Please use this identifier to cite or link to this item: https://scholarbank.nus.edu.sg/handle/10635/222302
Title: MODERN HETEROTOPIAS IN THE URBAN FABRIC OF SINGAPORE
Authors: TEN XIANG LING SHAUNICE
Keywords: Architecture
Design Track
DT
Master (Architecture)
Jurgen Rosemann
2015/2016 Aki DT
Issue Date: 14-Dec-2015
Citation: TEN XIANG LING SHAUNICE (2015-12-14). MODERN HETEROTOPIAS IN THE URBAN FABRIC OF SINGAPORE. ScholarBank@NUS Repository.

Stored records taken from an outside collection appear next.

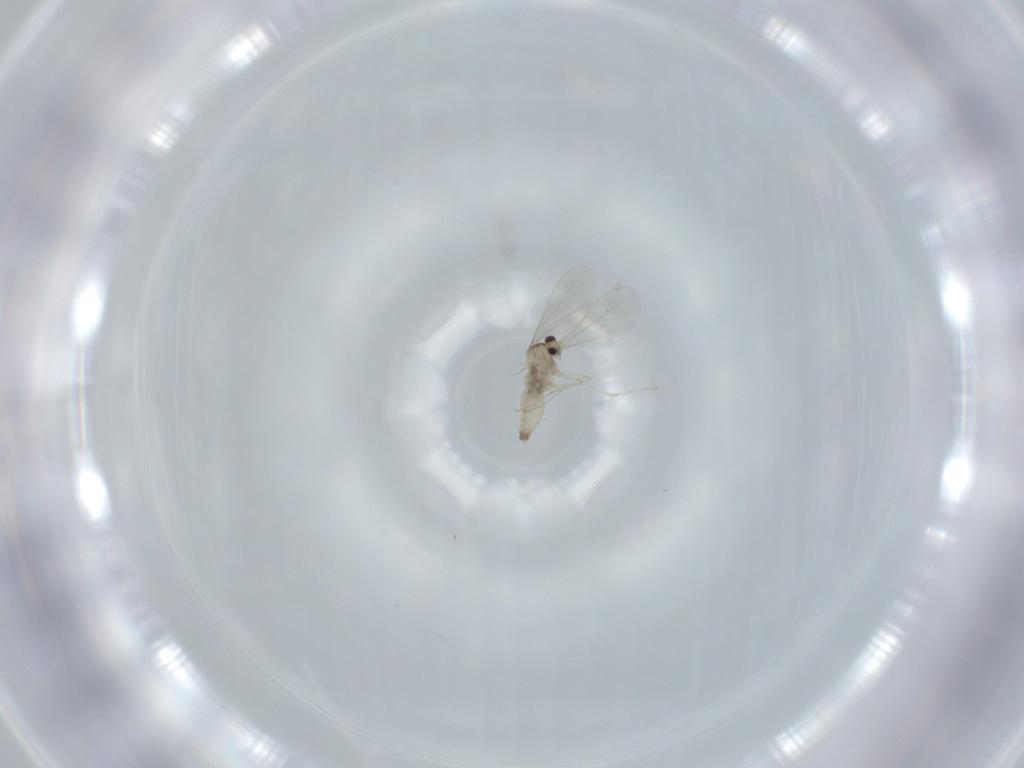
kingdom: Animalia
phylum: Arthropoda
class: Insecta
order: Diptera
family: Cecidomyiidae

Abstract: Architecture and urban development has never been more pertinent an issue for Singapore in the face of land scarcity. The rapid growth also meant that choices had to often be made, either in favour of a space or against it. It is with increasing complexities of cities today where urban systems can no longer be understood with the framework of dichotomous terms such as private-public, or urban-suburban, where the heterotopia is found. It involves the unplanned, uncontrolled and inbetween spaces which nestle excluded communities, repressed by space through the lack of its provision or isolation. In the light of these alternative fragments of space residing within the city, the question begs: can we, through studying the manifestation of modern heterotopic spaces, better understand architectural and urban development? This paper seeks to answer this by studying the case of Singapore, a state aiming for a diverse landscape while striving towards cosmopolitanism. The course of the exploratory research develops by responding to the following primary questions. What are heterotopic spaces and how do they manifested physically? And by contextualisation, to what extent are modern heterotopias revealed in the urban fabric of Singapore? Following which are the secondary research questions: What are the conditions and user experiences with modern heterotopias in Singapore? The paper will address these questions through three components of research: first by understanding heterotopia, second to identify and assess the extent of manifestations of heterotopia in Singapore and finally, examining the relations and possible tensions that give rise to these spaces. By understanding these ‘excluded’ spaces which fall through the cracks within the planned city, it is hoped that their recognition can allow the state to better understand the desires of the society, and accommodate positive heterotopias through development.